10 августа 1922 года. СевастопольСнова выступали в порту. Зову нашу труппу «портовыми комедиантами», но на самом деле радуюсь тому, что у нас такой предприимчивый режиссер. Р. договаривается о выступлениях повсюду, где только можно, начиная с порта и заканчивая новой детской больницей. Мы играем современные пьески или сцены из классического репертуара или же декламируем. Ни одно выступление не обходится без кормежки. В глубине души мне неловко ставить рядом высокое искусство и миску каши, но я уже поняла (все мы поняли), что без второго не будет первого. Давно канули в Лету те времена, когда я, наивная и восторженная, считала, что, служа искусству, можно питаться одним лишь воздухом. Впрочем, в те времена можно было так считать. Человек думает, что может обойтись без чего-то, пока не лишится этого на деле. Пока мои родители жили в Таганроге, я могла упиваться своей самостоятельностью и воображать, будто мне хорошо и без них. Теперь же плачу, когда думаю о них, и сердце мое сжимается от тоски. Я готова выслушать любые упреки отца, лишь бы только увидеть его еще раз. Тысячу раз видела во сне наше последнее прощание. Письма из дому сильно истрепались, потому что я перечитываю их постоянно. Взяла их с собой в нынешнюю поездку. Коробку из-под печенья, в которой лежат письма, Павла Леонтьевна зовет boîte à bijoux[148]. Так оно и есть, поскольку ничего более драгоценного у меня нет.

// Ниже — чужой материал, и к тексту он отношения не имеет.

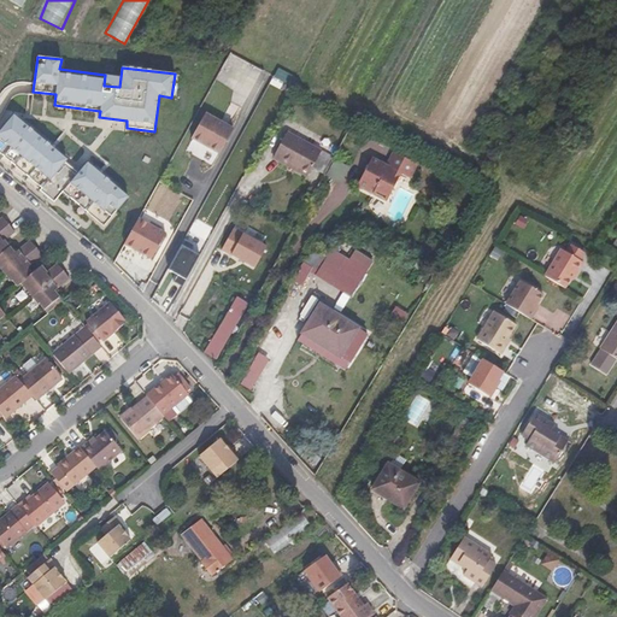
[(121,77),(105,75),(104,86),(119,87),(121,77)]
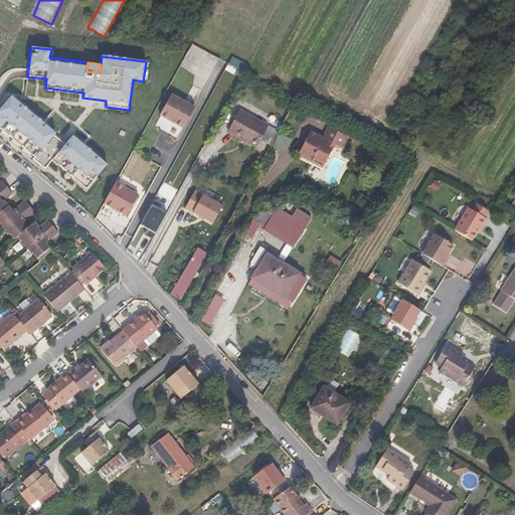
[(195,107),(173,94),(161,115),(184,128),(195,107)]
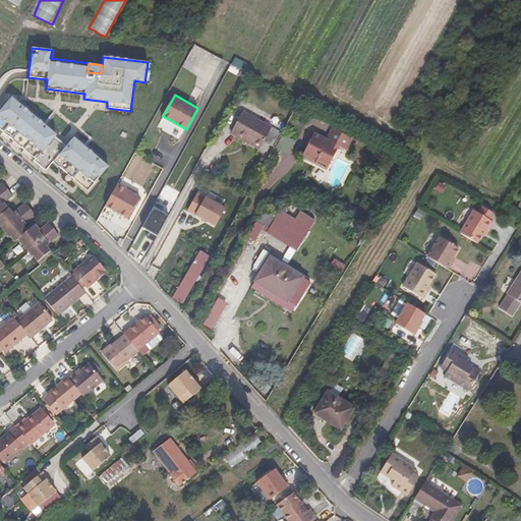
[(11,97),(0,111),(0,128),(36,159),(34,161),(42,167),(49,159),(53,162),(88,190),(108,166),(85,148),(88,145),(84,141),(82,145),(74,137),(66,147),(55,136),(56,134),(46,126),(48,123),(45,120),(42,123),(11,97)]
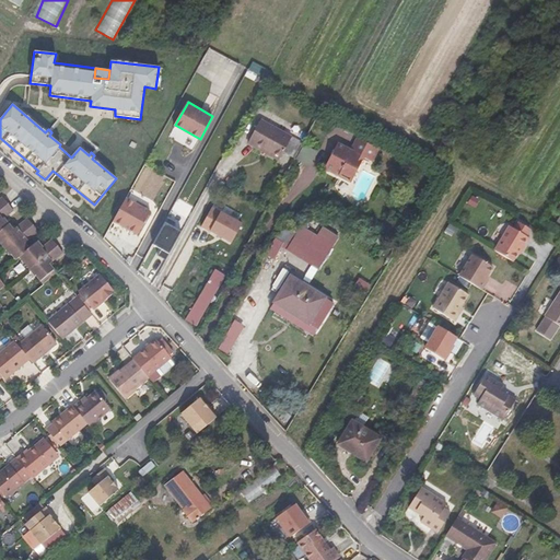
[(291,137),(303,143),(318,114),(308,109),(299,128),(296,126),(291,137)]
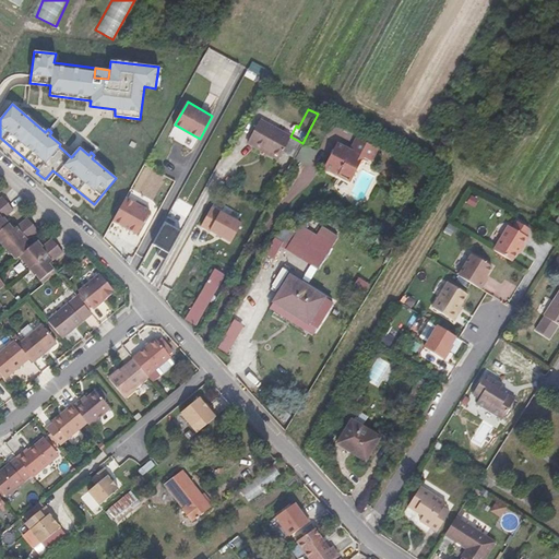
[(283,152),(294,157),(302,143),(290,137),(261,120),(248,143),(266,153),(268,150),(281,157),(283,152)]
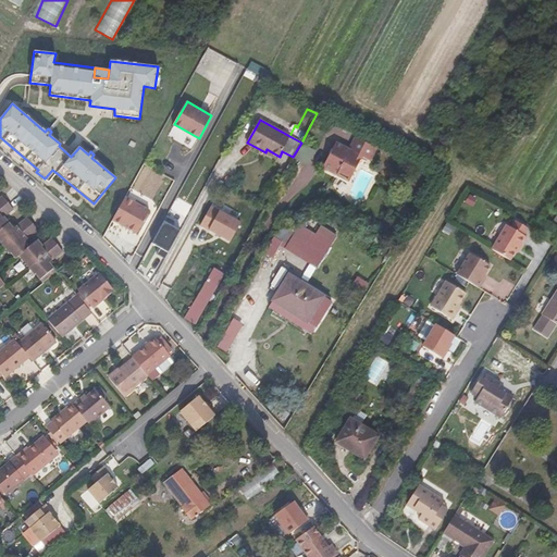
[(355,137),(375,148),(378,144),(357,134),(355,137)]
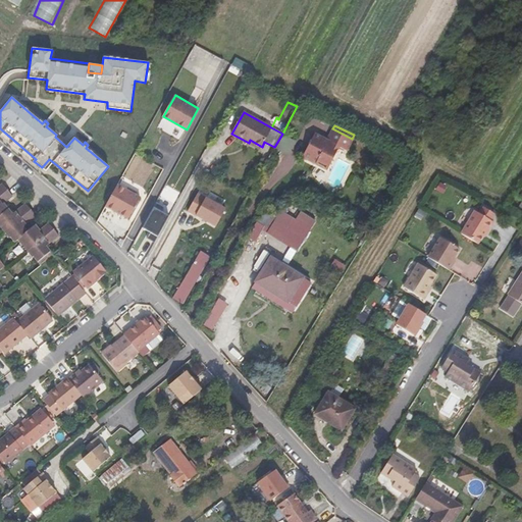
[(353,139),(352,139),(332,128),(327,139),(315,133),(303,157),(316,164),(318,161),(329,166),(340,147),(347,151),(353,139)]
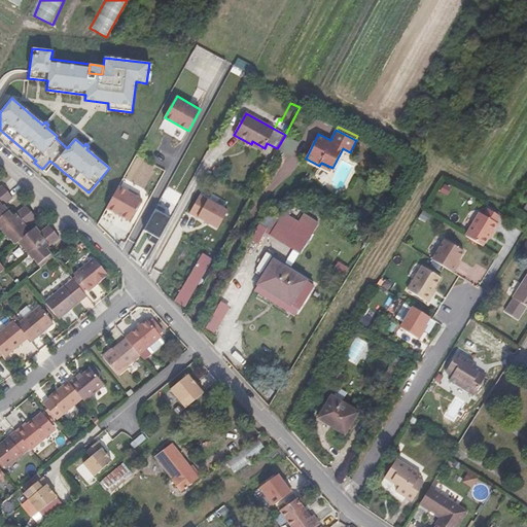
[(291,156),(299,142),(286,136),(279,150),(291,156)]
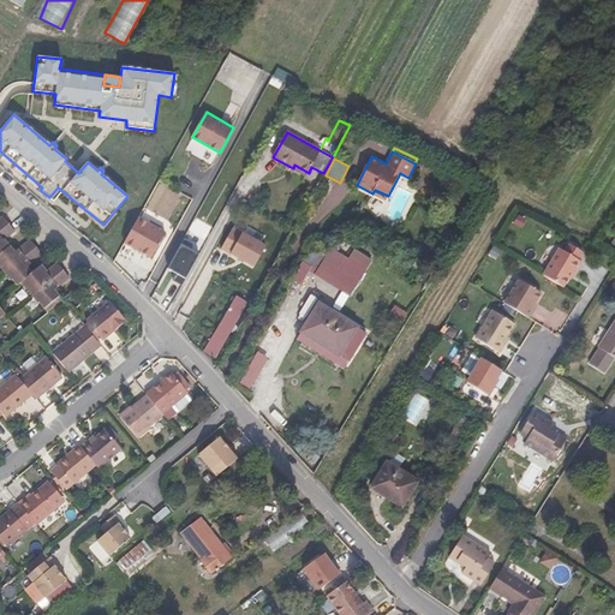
[(306,175),(309,173),(294,165),(293,168),(306,175)]
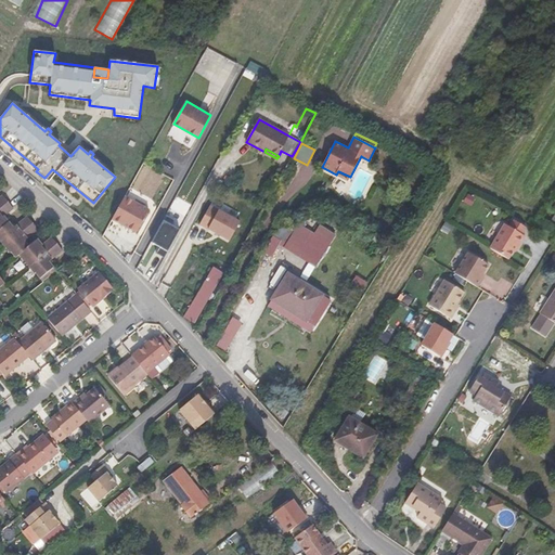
[(52,169),(44,178),(49,182),(56,172),(52,169)]
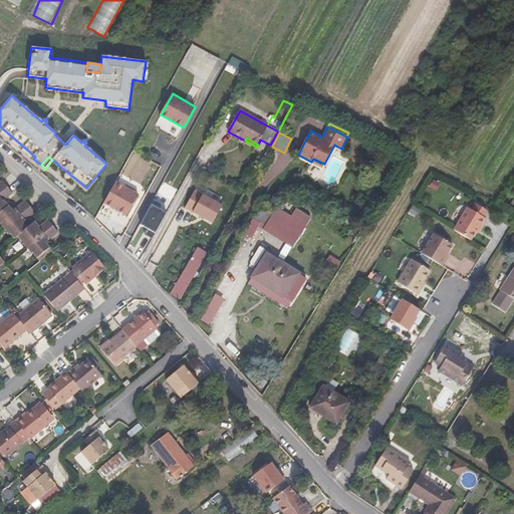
[(322,167),(324,164),(313,159),(311,162),(322,167)]
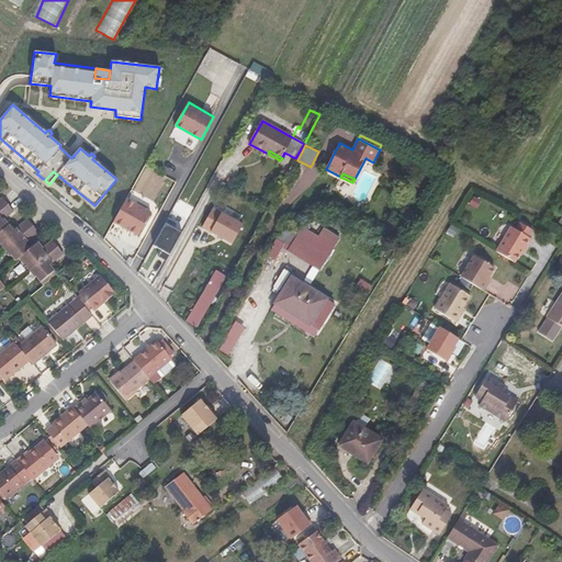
[(37,276),(43,281),(56,270),(51,265),(65,254),(58,247),(53,240),(40,251),(35,246),(31,249),(26,244),(40,233),(34,225),(29,218),(15,229),(11,224),(7,227),(1,222),(15,211),(9,204),(3,198),(0,200),(0,238),(1,240),(0,242),(7,248),(11,255),(12,254),(18,260),(21,257),(31,270),(36,277),(37,276)]
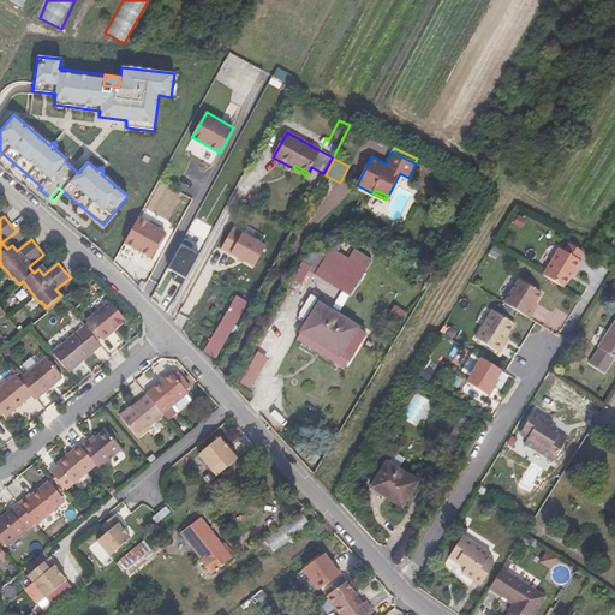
[(138,219),(124,244),(151,260),(166,233),(138,219)]
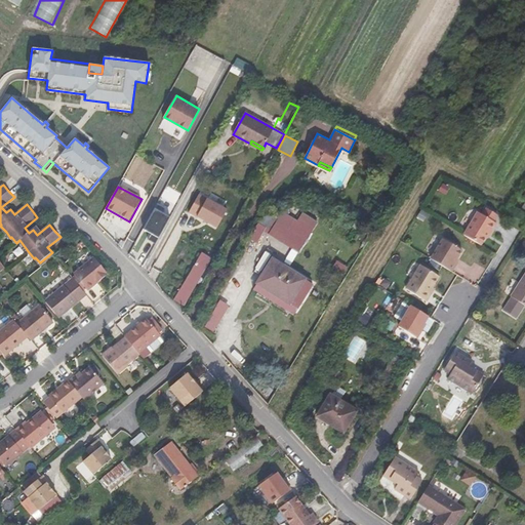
[(199,195),(189,213),(217,229),(227,210),(199,195)]
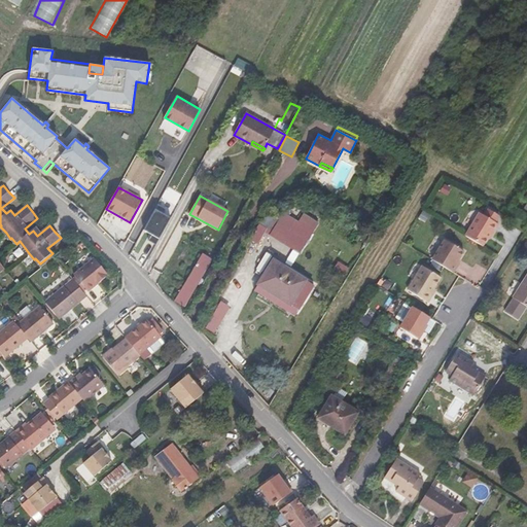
[(359,214),(372,221),(377,212),(365,205),(359,214)]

Не случайно, начав писать о порте, я вспомнила родителей и брата, ведь они же уплыли на пароходе. С тех пор как я об этом узнала, море стало для меня символом разлуки. Я по-прежнему люблю море, люблю и любуюсь им, но теперь к этой моей любви примешалась горечь.
16 августа 1922 года. СевастопольЛето пролетело незаметно. Переезды с места на место делают бег времени незаметным. Жизнь разбивается на множество малых отрезков, а потом пишу в дневнике дату и спохватываюсь: неужели август перевалил за середину? Зима была невероятно долгой, начало весны тянулось еще дольше, а лето пролетело незаметно. Сетую на то, что хорошие дни пролетают быстро, а плохие тянутся бесконечно. Правильнее было бы наоборот, но в мире столько неправильного. Хорошие талантливые люди умирают вперед плохих. Непревзойденный тонкий поэт Блок умер, а некто, мнящий себя поэтом и рифмующий «тоже – моложе» да «столбы – борьбы», жив и продолжает сочинять свои неуклюжие вирши[149]. Наши гастроли в Севастополе закончились. Завтра уезжаем в Евпаторию, оттуда вернемся домой. Соскучилась по Симферополю. Завидую И., который успел трижды туда наведаться и всякий раз отвозил наши посылки. Один раз его попытались задержать как спекулянта, потому что кроме наших посылок у него были и другие, но И. благодаря своему очень хорошо подвешенному языку нагнал на своих мучителей такого страху, что его сразу же отпустили.